La cour administrative d’appel de Marseille a rendu, le 7 février 2025, une décision relative aux sanctions administratives pour emploi d’un étranger dépourvu de titre.
Un ressortissant étranger en situation irrégulière effectuait des livraisons en utilisant le compte numérique ouvert par un tiers auprès d’une plateforme de livraison à domicile. L’administration a mis à la charge du titulaire du compte des contributions spéciale et forfaitaire pour un montant total de quinze mille euros. Le tribunal administratif de Marseille a annulé cette décision le 18 janvier 2024 au motif que la situation d’emploi n’était pas établie.
L’office public a alors interjeté appel devant la cour administrative d’appel de Marseille afin d’obtenir l’annulation du jugement rendu en première instance par les juges. Les juges d’appel doivent déterminer si l’utilisation d’un compte numérique par un tiers permet de caractériser un lien de subordination juridique et une relation salariale. La juridiction administrative estime que la perception d’un revenu et la dépendance du travailleur établissent la réalité de l’emploi malgré l’absence de contrat formel.
Les juges marseillais précisent d’abord les critères de qualification de la relation de travail avant de confirmer la validité de la sanction administrative contestée par le requérant.
I. La reconnaissance d’une relation de travail à travers le partage de compte numérique
A. La prééminence du critère de dépendance économique et juridique
La cour administrative d’appel de Marseille rappelle que le juge doit vérifier la matérialité des faits et leur qualification juridique lors d’un recours contre une sanction. L’autorité administrative doit relever des « indices objectifs de subordination permettant d’établir la nature salariale des liens contractuels existant entre un employeur et le travailleur ». Le titulaire du compte prétendait avoir simplement rendu service sans pour autant exercer un pouvoir de direction sur le livreur étranger durant son activité. Cependant, les juges constatent que le requérant percevait les virements de la plateforme et ne justifiait pas le reversement intégral des sommes perçues au travailleur. La juridiction conclut que le titulaire du compte « tirait un revenu du travail accompli » par le ressortissant étranger en situation irrégulière lors des livraisons.
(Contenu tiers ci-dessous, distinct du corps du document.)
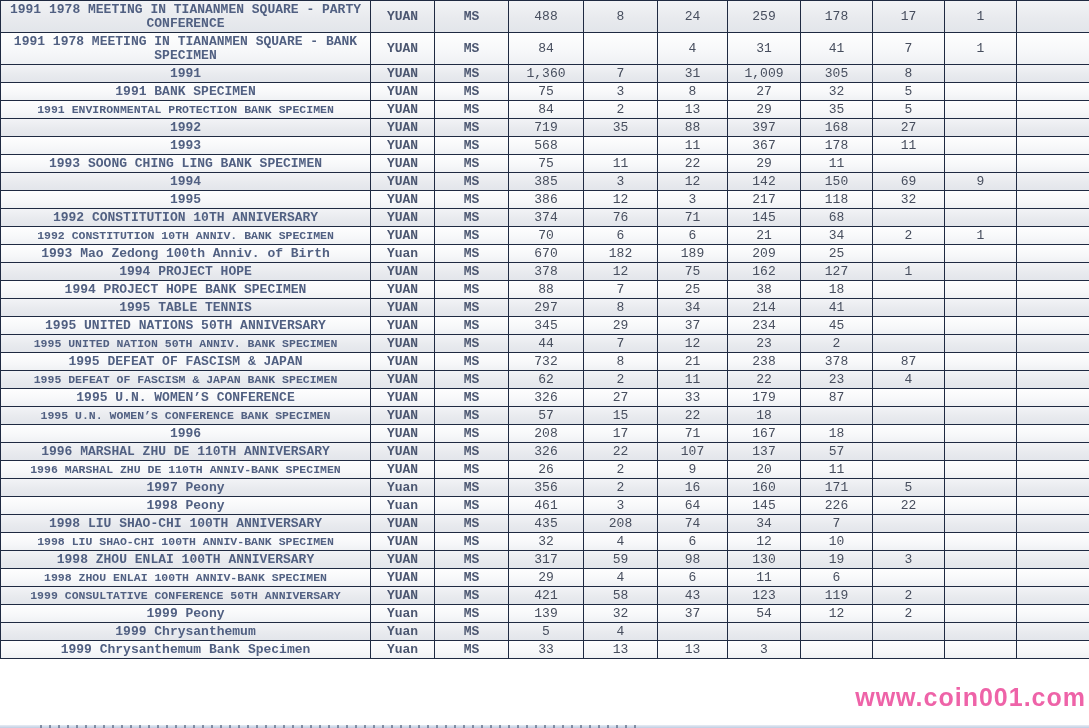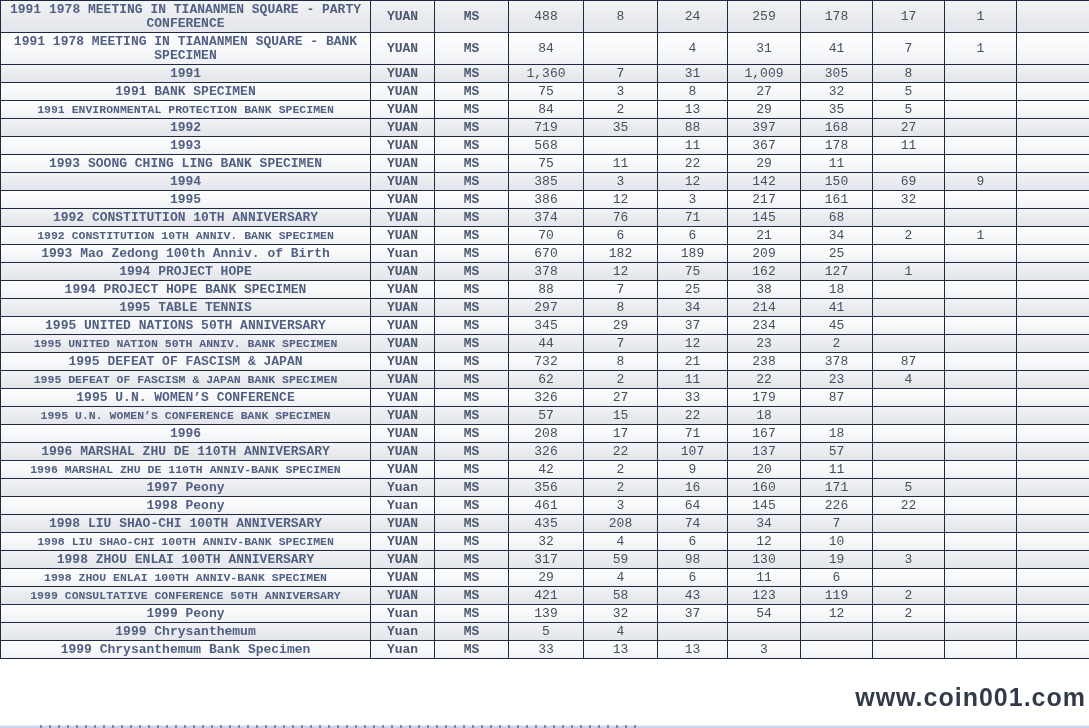--- a/index.html
+++ b/index.html
@@ -203,7 +203,7 @@
           <td class="val">12</td>
           <td class="val">3</td>
           <td class="val">217</td>
-          <td class="val">161</td>
+          <td class="val">118</td>
           <td class="val">32</td>
           <td class="val"></td>
           <td class="val"></td>

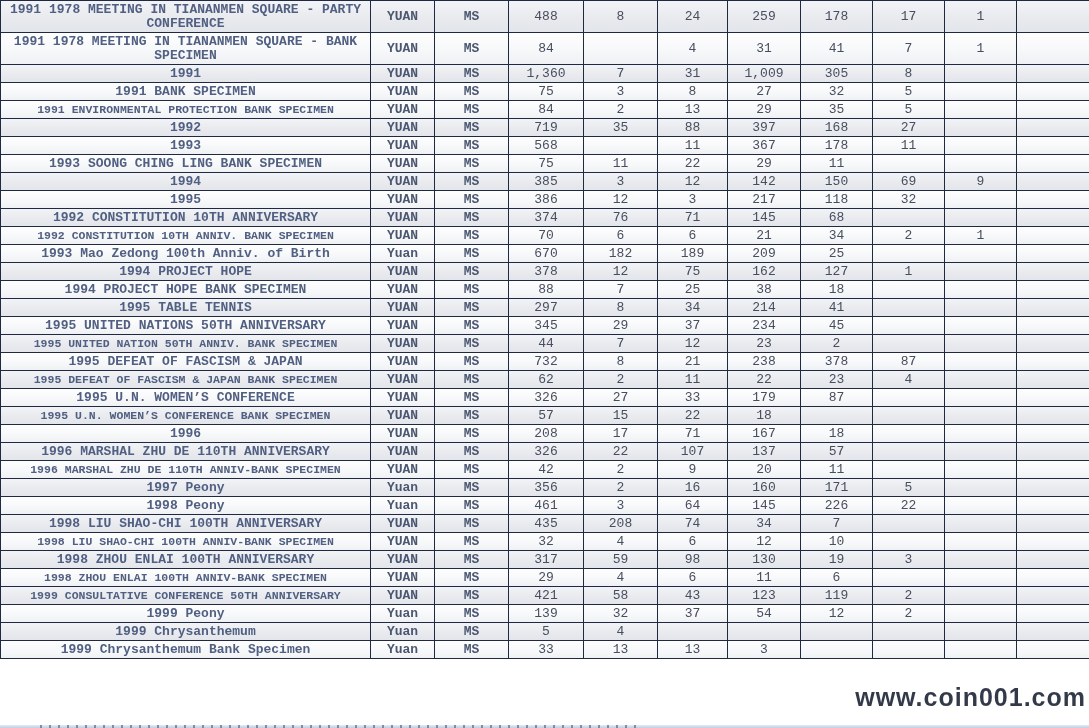--- a/index.html
+++ b/index.html
@@ -394,7 +394,7 @@
           <td class="desc">1996 MARSHAL ZHU DE 110TH ANNIV-BANK SPECIMEN</td>
           <td class="denom">YUAN</td>
           <td class="grade">MS</td>
-          <td class="val">42</td>
+          <td class="val">26</td>
           <td class="val">2</td>
           <td class="val">9</td>
           <td class="val">20</td>

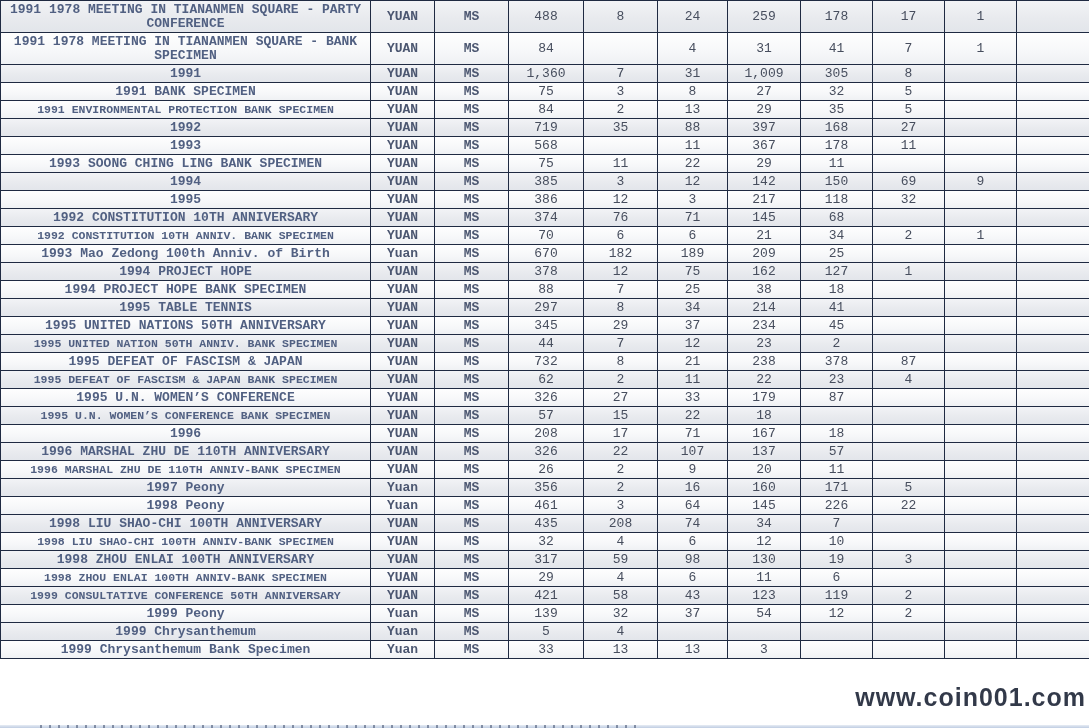--- a/index.html
+++ b/index.html
@@ -540,7 +540,7 @@
     <div class="clipped-ticks"></div>
   </div>
 
-  <div class="watermark" style="color: #0f172a;">www.coin001.com</div>
+  <div class="watermark" style="color: #ec4899;">www.coin001.com</div>
 
 </div>
 

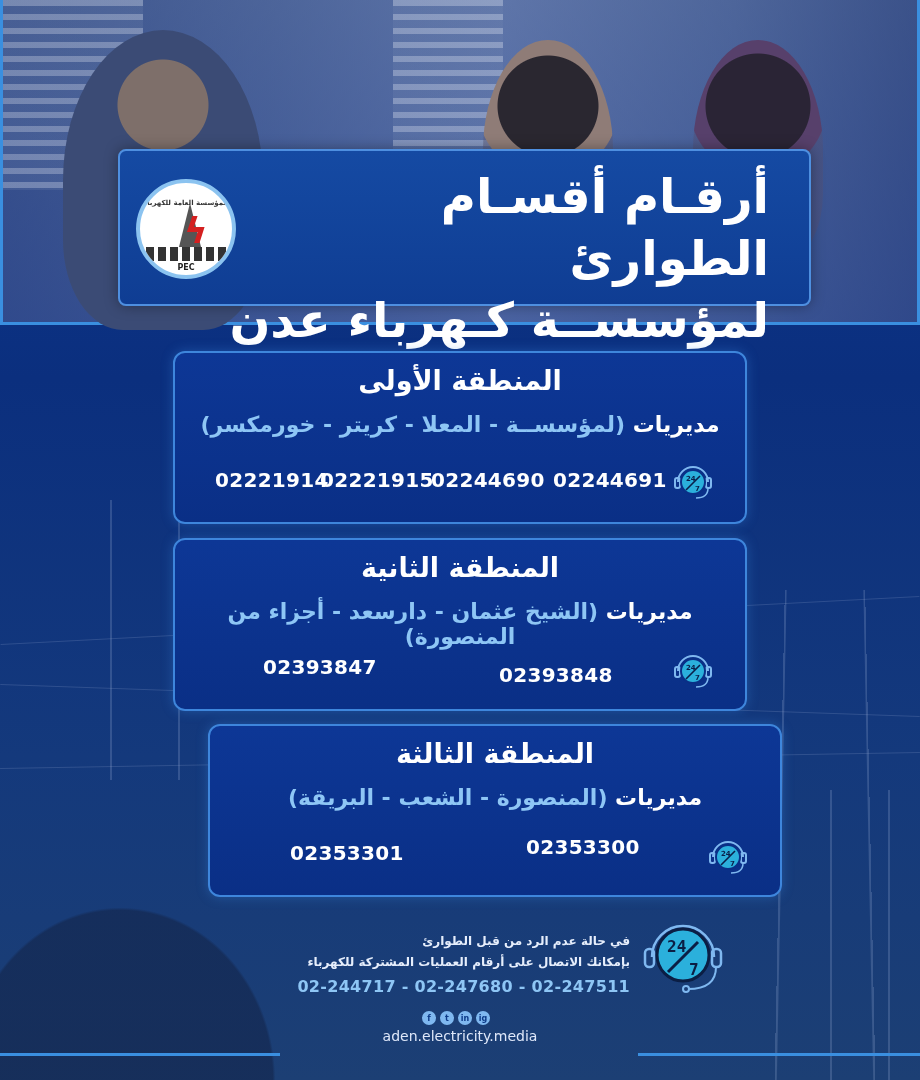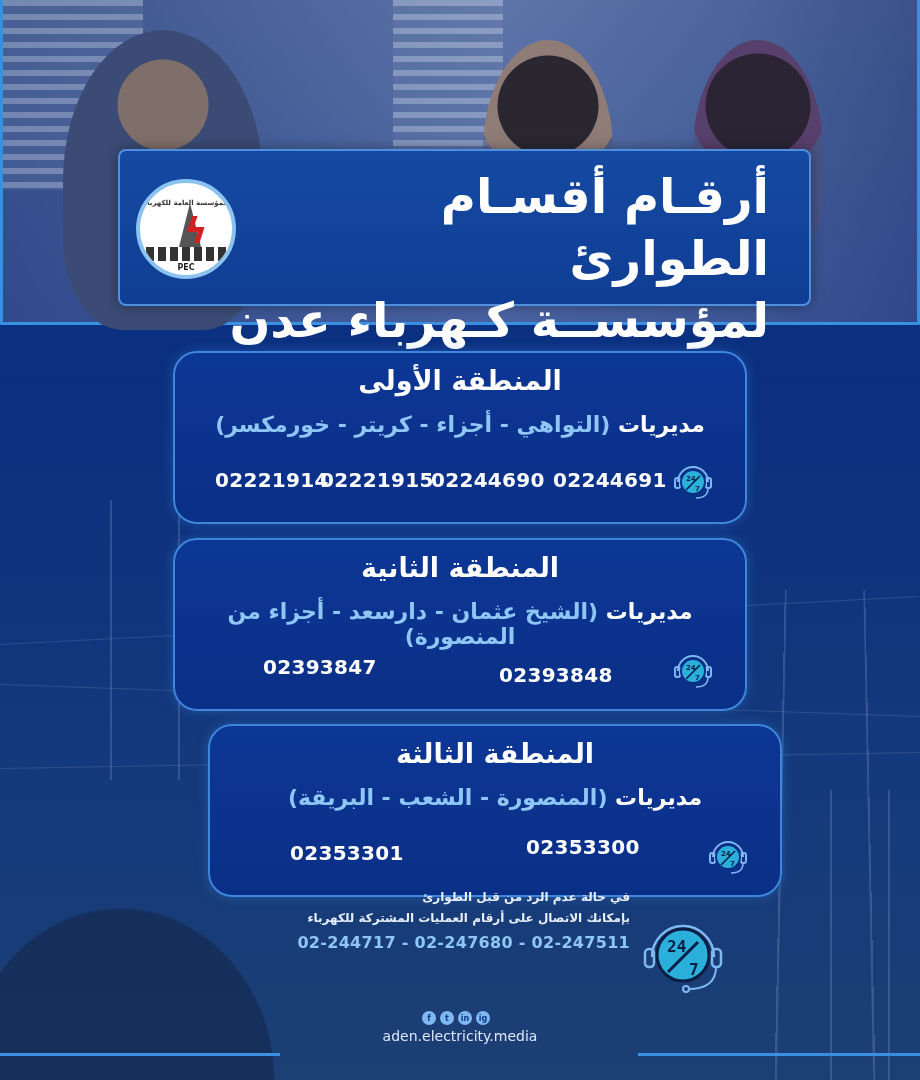--- a/index.html
+++ b/index.html
@@ -44,7 +44,7 @@
     background: radial-gradient(ellipse at 40% 100%, rgba(20,40,80,0.7) 0 60%, transparent 61%); }
 
   
-  .card { position: absolute; left: 173px; width: 574px; border: 2px solid #3e86dc; border-radius: 24px;
+  .card { position: absolute; left: 173px; width: 574px; border: 2px solid #3e86dc; border-radius: 12px;
     background: linear-gradient(180deg, #0d3796 0%, #0a2f86 100%);
     box-shadow: 0 0 12px rgba(60,140,230,0.35); }
   .card h2 { text-align: center; font-size: 27px; font-weight: bold; color: #fff; direction: rtl; margin-top: 12px; }

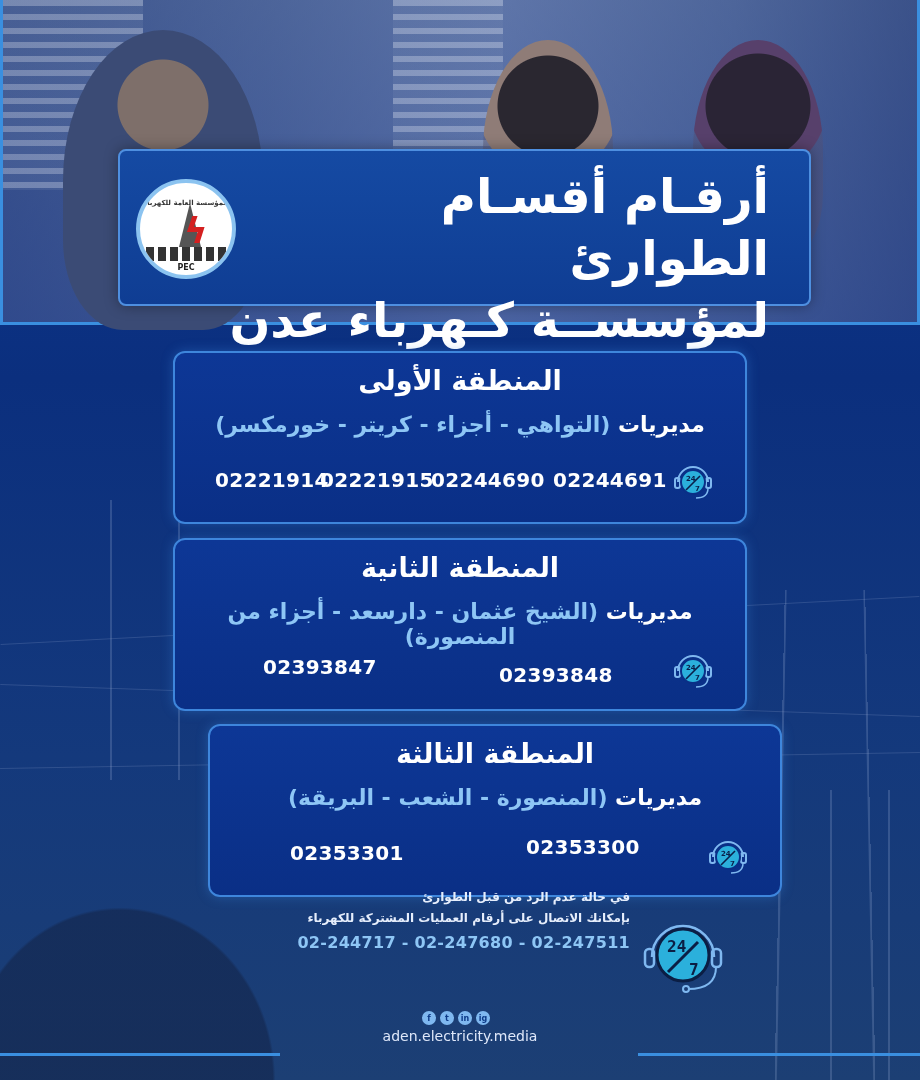--- a/index.html
+++ b/index.html
@@ -107,7 +107,7 @@
     <h2>المنطقة الأولى</h2>
     <div class="districts">
       <span>مديريات</span>
-      <span class="names">(التواهي - أجزاء - كريتر - خورمكسر)</span>
+      <span class="names">(لمؤسســة - المعلا - كريتر - خورمكسر)</span>
     </div>
     <div class="phones">
       <svg class="icon247" style="left:497px;top:-4px;" viewBox="0 0 42 42">

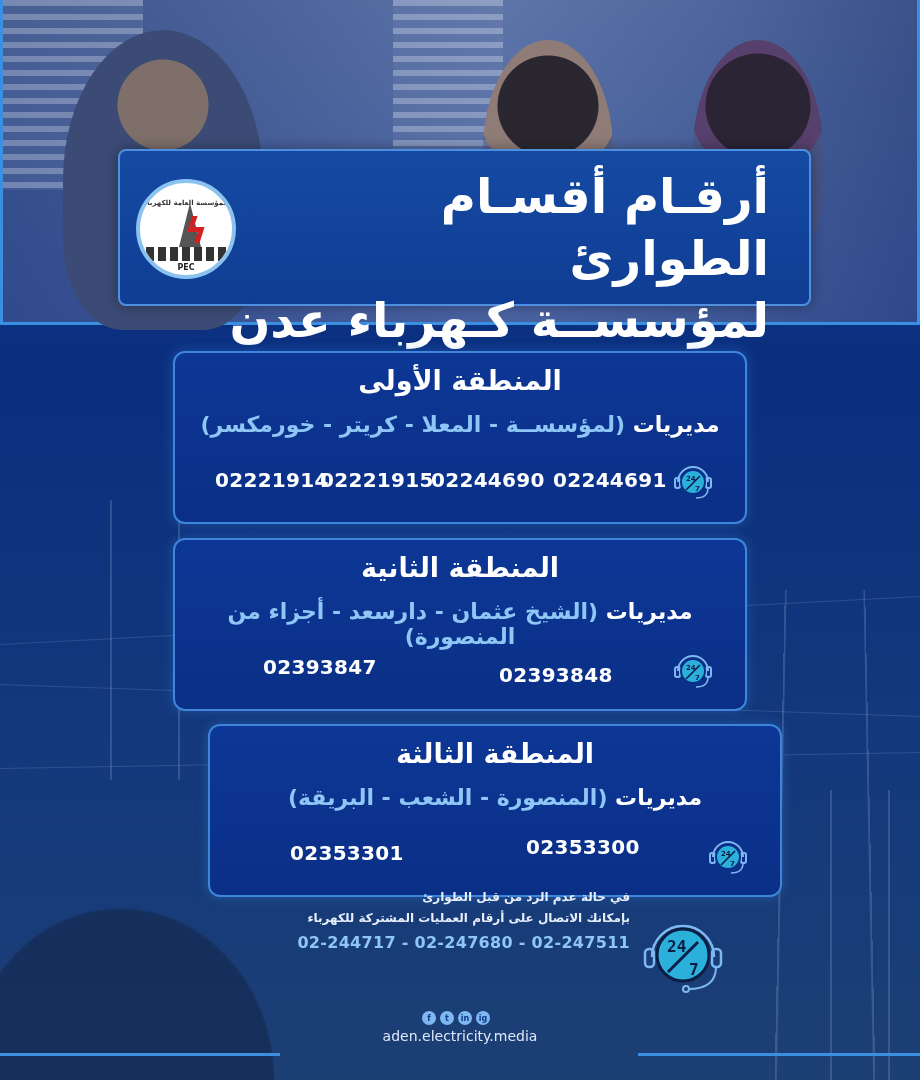--- a/index.html
+++ b/index.html
@@ -56,7 +56,7 @@
 
   
   .footer-icon { position: absolute; left: 640px; top: 917px; width: 86px; height: 78px; }
-  .footer-text { position: absolute; left: 290px; top: 888px; width: 340px; text-align: right; direction: rtl; }
+  .footer-text { position: absolute; left: 290px; top: 932px; width: 340px; text-align: right; direction: rtl; }
   .ft-line1 { font-size: 12px; color: #e6eefc; font-weight: bold; margin-top: 2px; }
   .ft-line2 { font-size: 12px; color: #e6eefc; font-weight: bold; margin-top: 7px; }
   .ft-phones { font-size: 16px; color: #8ec6f5; font-weight: bold; margin-top: 8px; direction: ltr; text-align: right; letter-spacing: 0.3px; }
B. L’autonomie de la qualification administrative par rapport au juge répressif
Le requérant invoquait le bénéfice d’une relaxe prononcée par le tribunal judiciaire de Marseille le 20 octobre 2021 afin de contester la légalité de la sanction administrative. La cour écarte ce moyen en affirmant qu’« aucune autorité de chose jugée ne s’attache aux motifs d’un jugement pénal prononçant une relaxe » par principe. Cette solution souligne la séparation des procédures pénale et administrative, dès lors que les faits reprochés ne sont pas déclarés matériellement inexistants par le juge répressif. Le juge administratif conserve ainsi son pouvoir d’appréciation souverain sur la matérialité des faits reprochés à l’employeur au regard des dispositions du code du travail.
II. La confirmation de la validité des sanctions pour travail irrégulier
A. L’imputation de la qualité d’employeur au titulaire du compte de livraison
La matérialité de l’emploi est établie « eu égard à la situation de dépendance dans laquelle se trouvait ce ressortissant étranger » vis-à-vis du titulaire du compte. La liberté dans le choix des courses ou l’utilisation d’un matériel personnel ne suffisent pas à écarter l’existence réelle d’un lien de subordination juridique. Le titulaire du compte, en maîtrisant l’accès à l’outil de production numérique, occupe de fait une position d’employeur soumise aux obligations impératives du droit national. Le manquement aux dispositions interdisant l’emploi d’un étranger sans titre de travail est ainsi constitué indépendamment de la forme contractuelle initialement retenue par les parties.
B. L’absence d’influence des circonstances individuelles sur l’application de la loi
Le contrevenant tentait de justifier son comportement par la présentation d’un récépissé de plainte et par sa propre situation d’étudiant doté de revenus financiers très limités. Les juges considèrent qu’« aucun élément intentionnel n’est nécessaire à la caractérisation du manquement » aux règles de l’emploi des étrangers sur le territoire français par l’employeur. La sévérité de la sanction financière répond à une « exigence de répression effective des infractions » qui prime sur les difficultés sociales ou financières rencontrées par l’employeur. La décision de l’administration est donc confirmée, annulant le jugement de première instance qui avait initialement déchargé le requérant de ses lourdes obligations pécuniaires.